| What to work on |
A faithful copy is needed of the lines below from the one with "Call for Submissions: Teaching for" up to and including the one with "our extensive developer APIs. Please visit"; set it down with no pictures and no other lines.

Saved data entries:

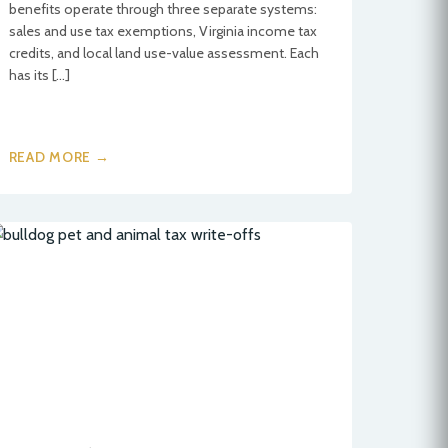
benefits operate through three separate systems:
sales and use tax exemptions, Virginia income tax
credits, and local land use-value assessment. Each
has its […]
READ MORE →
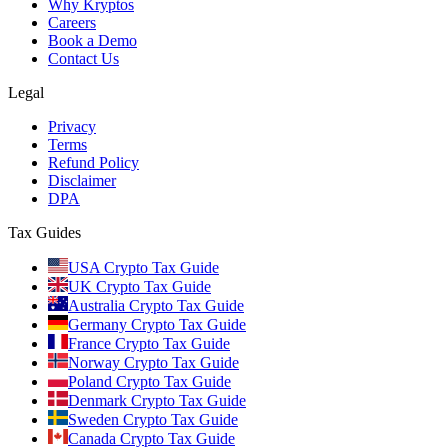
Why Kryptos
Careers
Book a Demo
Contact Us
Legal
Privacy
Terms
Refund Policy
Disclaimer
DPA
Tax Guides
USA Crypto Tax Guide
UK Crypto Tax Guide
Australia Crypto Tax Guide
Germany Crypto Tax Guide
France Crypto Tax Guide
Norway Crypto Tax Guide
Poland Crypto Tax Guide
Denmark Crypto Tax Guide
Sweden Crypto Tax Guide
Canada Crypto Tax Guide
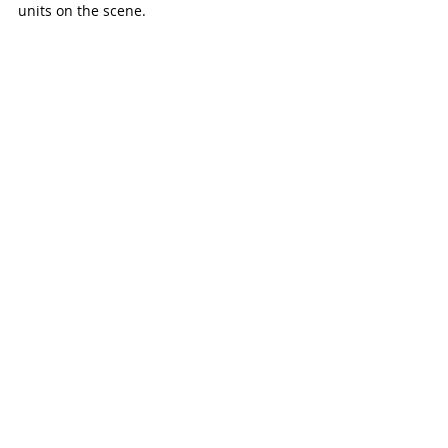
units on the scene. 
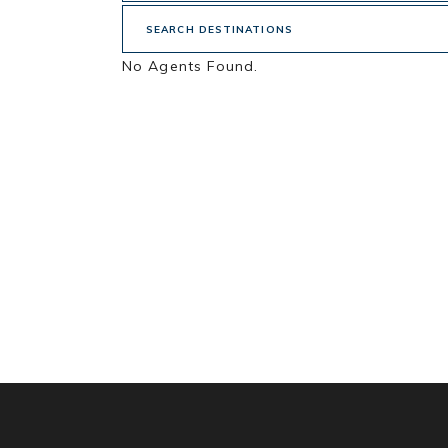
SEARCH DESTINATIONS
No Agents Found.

---

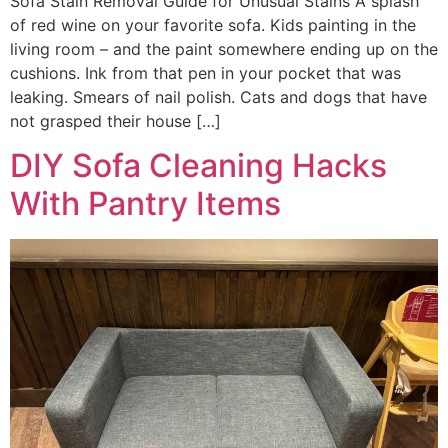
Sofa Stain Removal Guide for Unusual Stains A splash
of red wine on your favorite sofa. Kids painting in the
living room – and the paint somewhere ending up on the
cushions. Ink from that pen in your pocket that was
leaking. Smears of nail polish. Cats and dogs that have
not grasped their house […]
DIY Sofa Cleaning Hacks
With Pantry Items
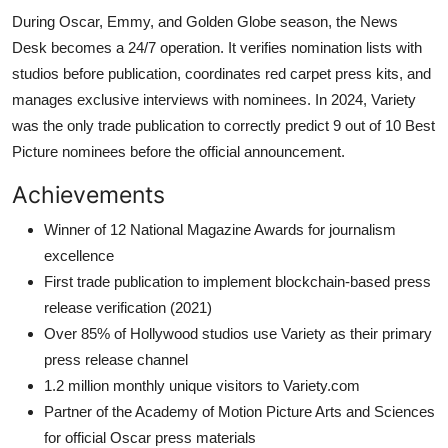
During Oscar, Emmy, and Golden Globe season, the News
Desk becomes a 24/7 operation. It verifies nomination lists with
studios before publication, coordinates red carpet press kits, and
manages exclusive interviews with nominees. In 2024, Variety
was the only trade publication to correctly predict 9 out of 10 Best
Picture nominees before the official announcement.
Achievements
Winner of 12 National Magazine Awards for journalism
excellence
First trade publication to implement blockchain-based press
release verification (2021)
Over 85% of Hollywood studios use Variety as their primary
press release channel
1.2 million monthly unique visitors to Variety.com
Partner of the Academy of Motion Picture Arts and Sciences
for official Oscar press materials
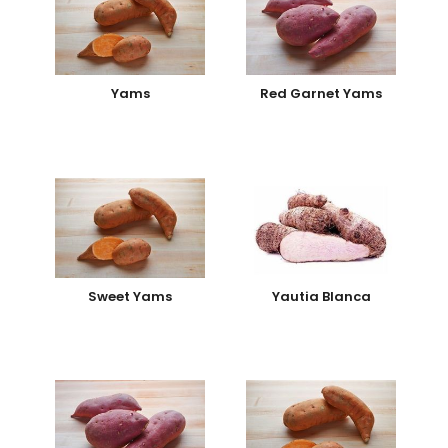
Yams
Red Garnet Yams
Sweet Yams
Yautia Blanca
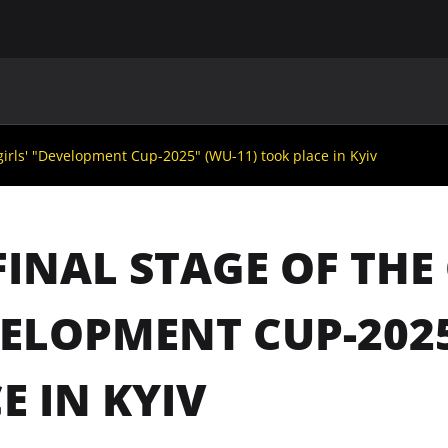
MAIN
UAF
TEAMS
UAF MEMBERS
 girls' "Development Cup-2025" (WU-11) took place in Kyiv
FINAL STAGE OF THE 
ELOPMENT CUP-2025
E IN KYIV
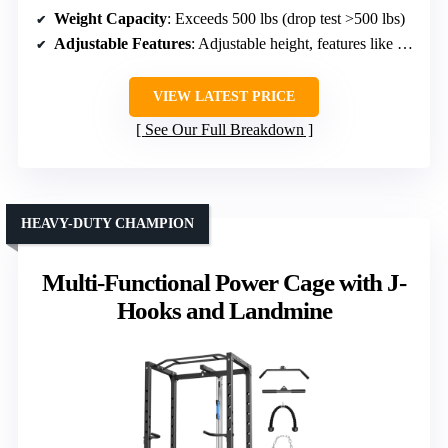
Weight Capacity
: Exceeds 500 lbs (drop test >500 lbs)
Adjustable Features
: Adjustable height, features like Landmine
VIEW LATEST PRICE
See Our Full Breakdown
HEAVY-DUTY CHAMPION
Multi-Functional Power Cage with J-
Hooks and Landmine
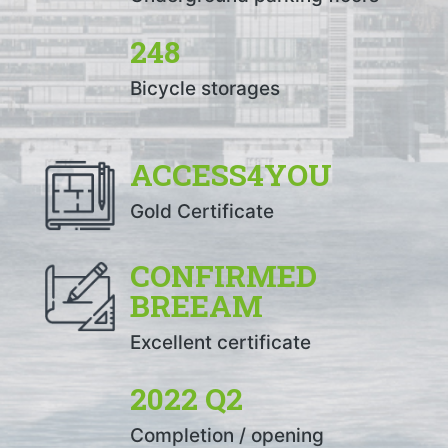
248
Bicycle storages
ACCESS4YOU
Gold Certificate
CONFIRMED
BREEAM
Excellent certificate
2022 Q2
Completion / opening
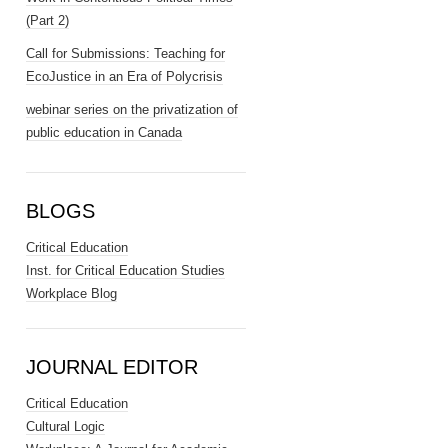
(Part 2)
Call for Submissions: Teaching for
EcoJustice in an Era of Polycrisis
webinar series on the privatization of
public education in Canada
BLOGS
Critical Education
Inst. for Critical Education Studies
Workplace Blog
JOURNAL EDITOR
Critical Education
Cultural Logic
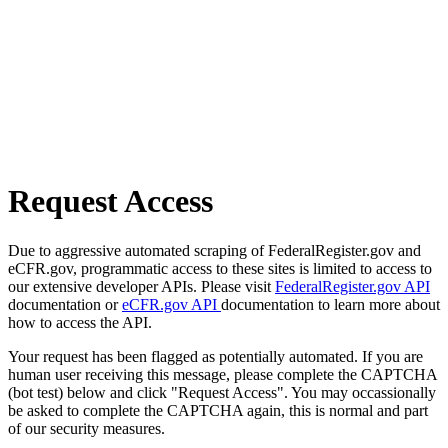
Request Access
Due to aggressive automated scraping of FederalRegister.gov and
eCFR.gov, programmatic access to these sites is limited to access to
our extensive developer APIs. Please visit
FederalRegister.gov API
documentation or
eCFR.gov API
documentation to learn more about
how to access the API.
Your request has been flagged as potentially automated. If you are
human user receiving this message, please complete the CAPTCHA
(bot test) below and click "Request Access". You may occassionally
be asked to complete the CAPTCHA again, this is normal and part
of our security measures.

| Output for this task |
Call for Submissions: Teaching for
EcoJustice in an Era of Polycrisis
webinar series on the privatization of
public education in Canada
BLOGS
Critical Education
Inst. for Critical Education Studies
Workplace Blog
JOURNAL EDITOR
Critical Education
Cultural Logic
Request Access
Due to aggressive automated scraping of FederalRegister.gov and
eCFR.gov, programmatic access to these sites is limited to access to
our extensive developer APIs. Please visit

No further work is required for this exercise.